Chemically, phosphate esters can be called organic salts of orthophosphoric acid O=P(OH)3. They are also organophosphorous compounds, of which there are thousands. However, only one relatively small group has found significant use as basestocks for synthetic fluids. These are the trisubstituted, or tertiary (t), phosphate esters with the general structure as follows;
Typically all three R groups are organic groups containing four or more carbon atoms. Consequently, the important phosphate esters are either triaryl, trialkyl or aryl alkyl phosphates. The triaryl phosphates are the most significant which can have all three organic groups the same as in tricresyl or trixylenyl phosphate or they might be different as in isopropylphenyl diphenyl phosphate.
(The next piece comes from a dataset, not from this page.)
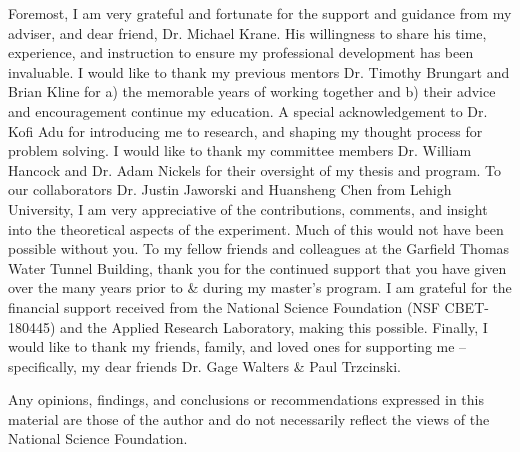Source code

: Foremost, I am very grateful and fortunate for the support and guidance from my adviser, and dear friend, Dr. Michael Krane. His willingness to share his time, experience, and instruction to ensure my professional development has been invaluable. I would like to thank my previous mentors Dr. Timothy Brungart and Brian Kline for a) the memorable years of working together and b) their advice and encouragement continue my education. A special acknowledgement to Dr. Kofi Adu for introducing me to research, and shaping my thought process for problem solving. I would like to thank my committee members Dr. William Hancock and Dr. Adam Nickels for their oversight of my thesis and program. To our collaborators Dr. Justin Jaworski and Huansheng Chen from Lehigh University, I am very appreciative of the contributions, comments, and insight into the theoretical aspects of the experiment. Much of this would not have been possible without you. To my fellow friends and colleagues at the Garfield Thomas Water Tunnel Building, thank you for the continued support that you have given over the many years prior to \& during my master's program. I am grateful for the financial support received from the National Science Foundation (NSF CBET-180445) and the Applied Research Laboratory, making this possible. Finally, I would like to thank my friends, family, and loved ones for supporting me -- specifically, my dear friends Dr. Gage Walters \& Paul Trzcinski.

Any opinions, findings, and conclusions or recommendations expressed in this material are those of the author and do not necessarily reflect the views of the National Science Foundation.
Originally the raw materials used included cresylic acids derived from coal tar and coking operations. While still synthetic fluids, they have become known as 'natural' phosphate esters. Examples include tricresyl or trixylenyl phosphate and GLCC (was FMC) fluids such as Reolube Turbofluid 32XGT and 46XC. Those made from phenolics derived from other processes are known as 'synthetic phosphate esters. Examples of these are isopropylphenyl diphenyl phosphate and tertiary butylphenyl phenyl phosphate. The corresponding FMC fluids are Reolube Turbofluid 46 and Hyd 701 and 32B GT and 46B. The products with GT are for gas turbine driven equipment while the others are for hydraulic and/or electrohydraulic control applications. The different fluids are required because the various fluids have pros and cons. However, they all share the characteristics of being fire resistant and having high flash and fire points as well as high autoignition temperatures and low heats of combustion. Plus, having good oxidative stability and EP wear characteristics.